For two weeks, Mike and Paul had harassed
Gert to no end. On a particularly eventful evening, Paul gained
illegal entry into Gert’s dorm room via a credit card and some
precision maneuvering. Paul had hooked up Gert’s Bose stereo system
to a timer set to go off in the wee hours of the morning. At
precisely three-thirty-eight am on the morning of Tuesday the
eleventh of October, “Runnin’ with the Devil” by Van Halen ripped
through the night like a fire truck through a sleepy village.
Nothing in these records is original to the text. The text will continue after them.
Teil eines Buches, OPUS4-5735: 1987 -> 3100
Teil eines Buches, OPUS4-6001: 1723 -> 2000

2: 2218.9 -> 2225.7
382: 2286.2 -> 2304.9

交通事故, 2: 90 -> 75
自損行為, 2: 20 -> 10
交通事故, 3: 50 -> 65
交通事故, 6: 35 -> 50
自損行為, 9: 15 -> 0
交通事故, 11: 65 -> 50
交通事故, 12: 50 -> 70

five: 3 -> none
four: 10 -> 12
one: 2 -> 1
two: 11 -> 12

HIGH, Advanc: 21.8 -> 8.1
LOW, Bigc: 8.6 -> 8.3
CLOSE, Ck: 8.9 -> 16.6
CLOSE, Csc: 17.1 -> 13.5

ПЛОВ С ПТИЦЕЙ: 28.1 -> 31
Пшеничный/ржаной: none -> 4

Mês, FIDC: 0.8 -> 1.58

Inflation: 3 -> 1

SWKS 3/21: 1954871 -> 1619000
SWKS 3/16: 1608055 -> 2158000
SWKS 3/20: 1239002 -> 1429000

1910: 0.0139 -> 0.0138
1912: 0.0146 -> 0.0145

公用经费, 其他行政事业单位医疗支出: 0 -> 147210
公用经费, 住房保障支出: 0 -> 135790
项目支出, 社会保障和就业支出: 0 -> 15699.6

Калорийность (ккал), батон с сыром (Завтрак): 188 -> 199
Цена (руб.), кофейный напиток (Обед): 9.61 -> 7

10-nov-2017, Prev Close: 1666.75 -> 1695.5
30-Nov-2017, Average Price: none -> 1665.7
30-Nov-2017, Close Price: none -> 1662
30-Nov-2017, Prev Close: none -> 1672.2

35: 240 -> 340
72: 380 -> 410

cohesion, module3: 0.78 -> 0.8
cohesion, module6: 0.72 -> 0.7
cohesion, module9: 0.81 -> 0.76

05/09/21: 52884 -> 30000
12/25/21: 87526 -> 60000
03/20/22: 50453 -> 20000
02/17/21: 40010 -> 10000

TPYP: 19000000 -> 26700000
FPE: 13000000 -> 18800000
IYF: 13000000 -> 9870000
“Fitting song,” Mike told Paul as they sat at
their doorway. They were careful to only open their door when they
heard the rest of the floor doing the same.

The music and Gert’s resultant cursing had
been heard on the floor below and above. Despite Gert’s
protestations, he had received his first written warning since he
had started school four years previous.

“How much more of this do you think he can
take?” Paul asked Mike after they had seen a hangdog expression on
Gert as he exited the student lounge.

“I guess we’ll see,” Mike had answered. “The
good thing is he’s been too paranoid to write anybody up.”

“He doesn’t look like he’s slept in days,”
Paul said. “I’d almost feel bad if he wasn’t such a prick.”

“If who wasn’t such a dick?” Debbie asked.
She was working the counter at the snack shop.

Mike looked up guiltily. “What did you
hear?”

“That Gert’s a dick,” she said, flashing a
smile.

Mike and Paul quickly rewound through their
conversation trying to see how much they had given away.

“We never said Gert,” Paul said. Mike was
inclined to believe him, but they had just shared a particularly
large joint and Mike wasn’t entirely too sure what they had said.
He had been so fixated on the large, frosted, chocolate chip
brownie, he hadn’t even noticed Debbie working the counter.